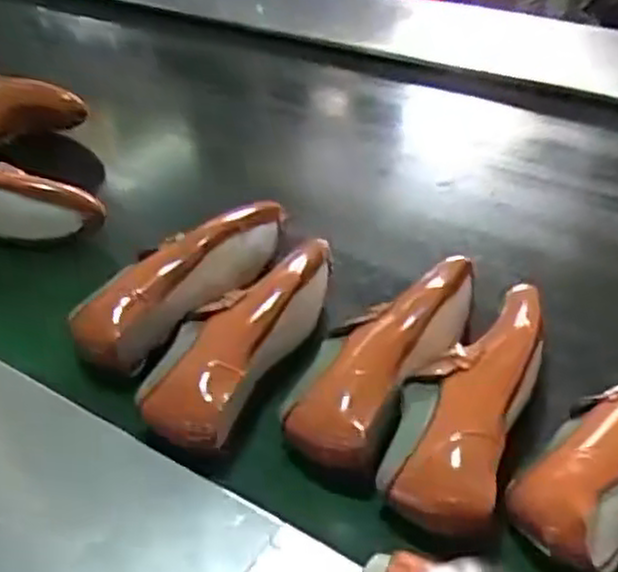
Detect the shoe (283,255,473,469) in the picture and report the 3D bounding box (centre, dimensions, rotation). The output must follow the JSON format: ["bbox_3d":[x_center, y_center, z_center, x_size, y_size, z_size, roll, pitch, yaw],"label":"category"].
[{"bbox_3d":[0.071,0.061,0.702,0.101,0.085,0.245,25,49,31],"label":"shoe"}]

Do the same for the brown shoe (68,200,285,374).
[{"bbox_3d":[-0.125,-0.013,0.802,0.265,0.082,0.083,-34,48,-30],"label":"brown shoe"}]

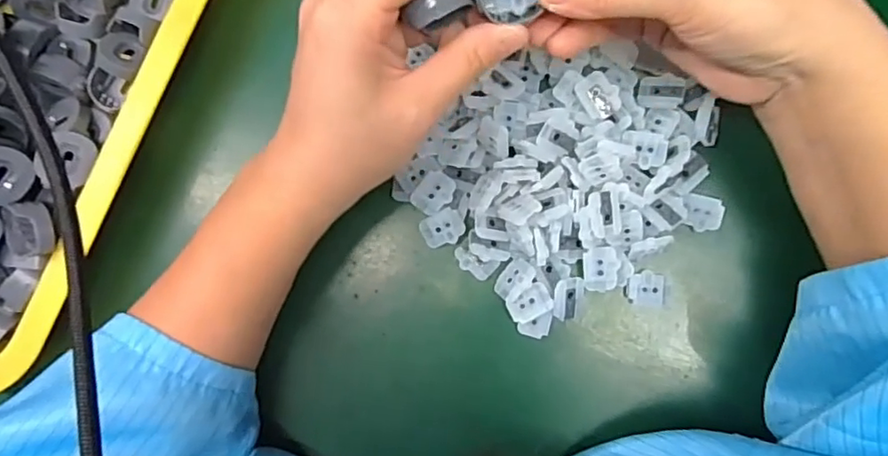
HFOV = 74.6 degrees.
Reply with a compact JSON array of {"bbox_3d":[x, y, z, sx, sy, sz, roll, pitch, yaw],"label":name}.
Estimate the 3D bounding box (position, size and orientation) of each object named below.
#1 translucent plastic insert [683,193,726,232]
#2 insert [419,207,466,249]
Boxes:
[{"bbox_3d":[0.128,-0.007,0.288,0.019,0.006,0.018,0,87,5],"label":"translucent plastic insert"},{"bbox_3d":[0.000,0.000,0.294,0.022,0.004,0.017,-24,86,3],"label":"insert"}]

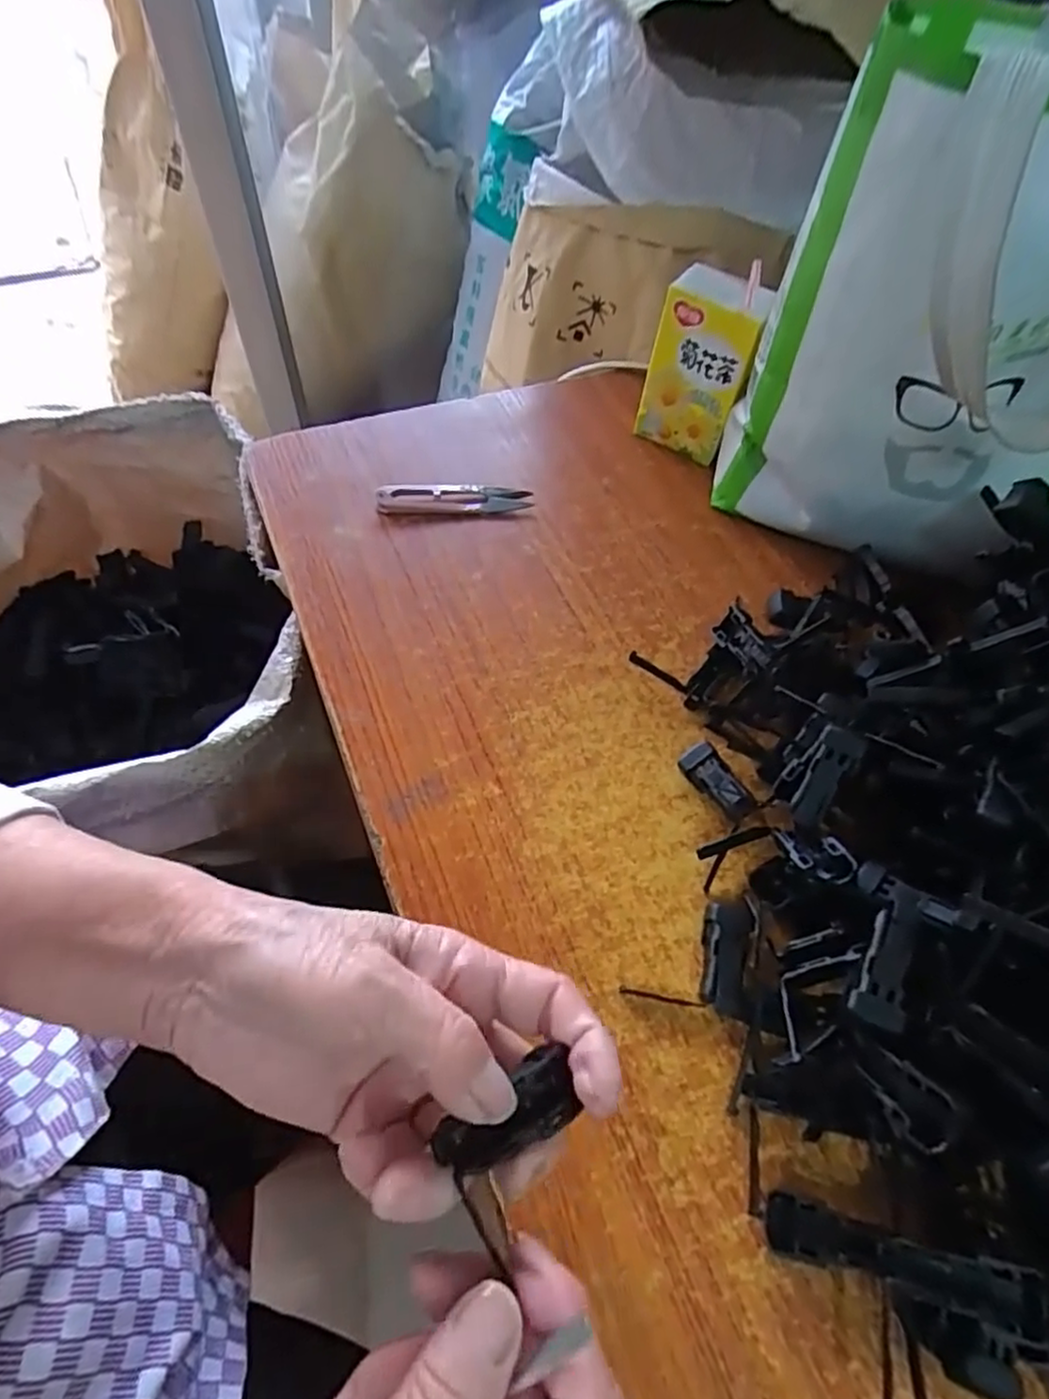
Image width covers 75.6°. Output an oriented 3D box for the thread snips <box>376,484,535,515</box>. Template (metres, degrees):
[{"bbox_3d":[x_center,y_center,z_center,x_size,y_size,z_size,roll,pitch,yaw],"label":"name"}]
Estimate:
[{"bbox_3d":[-0.048,-0.139,0.462,0.102,0.009,0.025,-3,58,-4],"label":"thread snips"}]

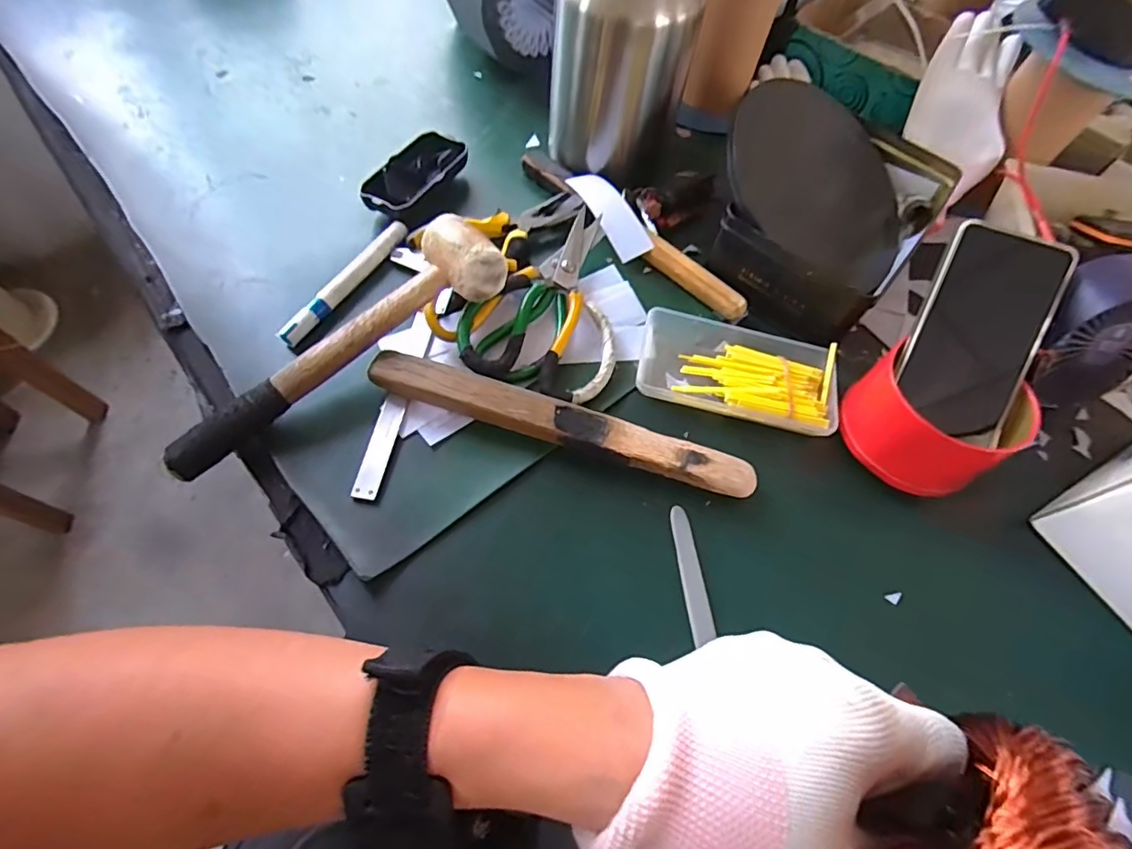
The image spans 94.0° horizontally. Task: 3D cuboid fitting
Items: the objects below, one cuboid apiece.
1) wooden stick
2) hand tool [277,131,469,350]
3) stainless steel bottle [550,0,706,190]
[{"bbox_3d":[-0.004,-0.003,0.368,0.273,0.015,0.031,17,62,5],"label":"wooden stick"},{"bbox_3d":[-0.167,-0.170,0.451,0.054,0.035,0.251,25,63,10],"label":"hand tool"},{"bbox_3d":[0.051,-0.332,0.432,0.096,0.224,0.095,-36,70,-20],"label":"stainless steel bottle"}]

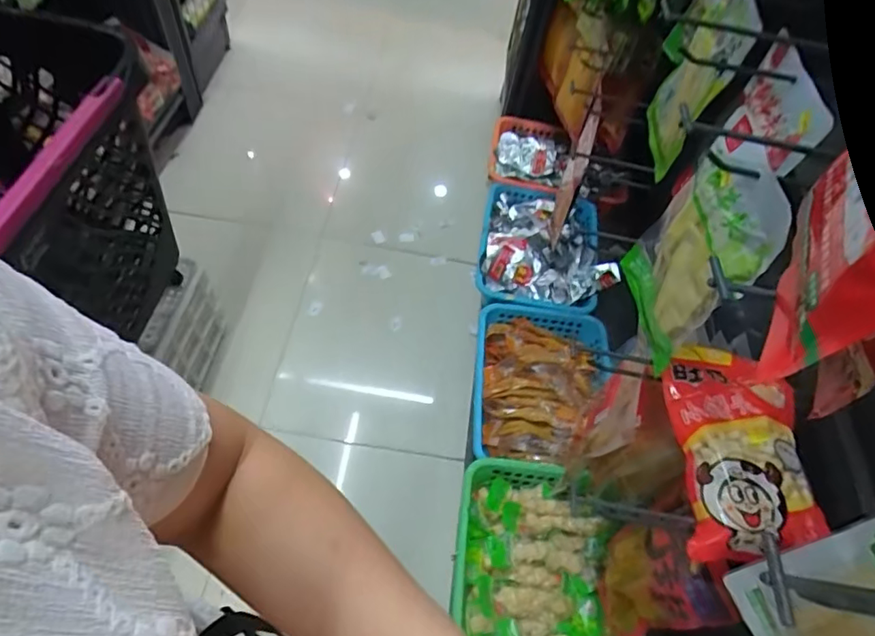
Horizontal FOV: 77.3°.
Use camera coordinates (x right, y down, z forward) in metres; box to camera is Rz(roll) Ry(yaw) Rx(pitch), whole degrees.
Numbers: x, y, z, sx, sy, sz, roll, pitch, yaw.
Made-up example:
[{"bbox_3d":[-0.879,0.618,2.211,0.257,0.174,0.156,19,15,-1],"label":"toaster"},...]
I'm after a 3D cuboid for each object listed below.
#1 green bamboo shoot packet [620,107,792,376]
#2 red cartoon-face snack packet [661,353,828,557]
[{"bbox_3d":[0.265,-0.070,0.572,0.027,0.253,0.153,-2,58,-5],"label":"green bamboo shoot packet"},{"bbox_3d":[0.331,0.136,0.589,0.146,0.043,0.238,7,58,1],"label":"red cartoon-face snack packet"}]

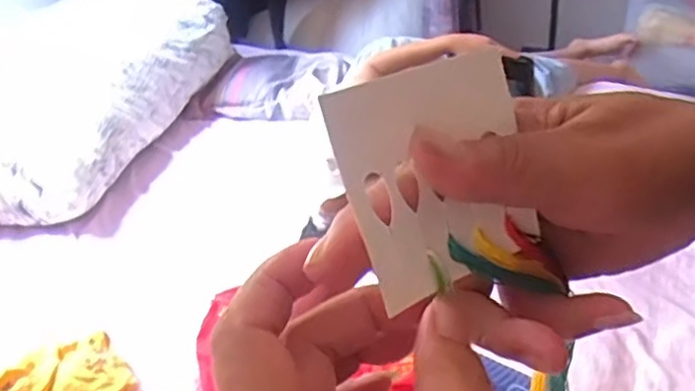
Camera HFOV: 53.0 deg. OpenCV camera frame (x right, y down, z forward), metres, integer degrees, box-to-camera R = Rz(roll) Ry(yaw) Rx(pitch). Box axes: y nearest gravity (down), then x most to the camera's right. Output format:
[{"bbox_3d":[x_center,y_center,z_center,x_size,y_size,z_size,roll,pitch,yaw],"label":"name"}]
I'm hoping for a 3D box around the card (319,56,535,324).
[{"bbox_3d":[0.027,-0.007,0.204,0.061,0.061,0.006,-22,11,-32],"label":"card"}]

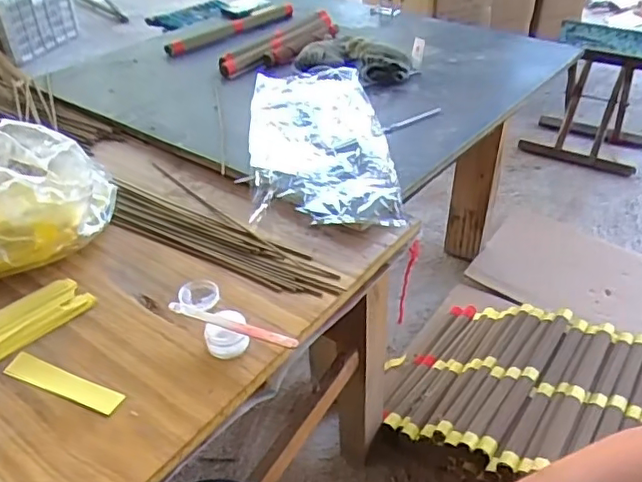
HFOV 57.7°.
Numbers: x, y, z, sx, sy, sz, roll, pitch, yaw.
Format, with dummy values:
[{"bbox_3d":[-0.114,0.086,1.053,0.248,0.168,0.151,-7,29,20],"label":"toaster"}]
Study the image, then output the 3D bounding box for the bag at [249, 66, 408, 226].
[{"bbox_3d":[-0.005,-0.142,0.791,0.177,0.046,0.395,-3,37,-3],"label":"bag"}]

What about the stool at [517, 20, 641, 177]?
[{"bbox_3d":[0.759,-0.404,1.597,0.295,0.310,0.281,21,42,26],"label":"stool"}]

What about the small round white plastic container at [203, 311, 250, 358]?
[{"bbox_3d":[-0.083,0.083,0.512,0.036,0.029,0.032,-10,38,-12],"label":"small round white plastic container"}]

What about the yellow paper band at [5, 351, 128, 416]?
[{"bbox_3d":[-0.215,0.118,0.487,0.111,0.006,0.023,14,39,19],"label":"yellow paper band"}]

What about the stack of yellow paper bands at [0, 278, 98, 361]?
[{"bbox_3d":[-0.284,0.078,0.534,0.138,0.006,0.067,-31,46,-34],"label":"stack of yellow paper bands"}]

#### What you will do
After reading the material above, state how many of its lines hold the word "with". No other output is needed.

#### Solution for this problem
2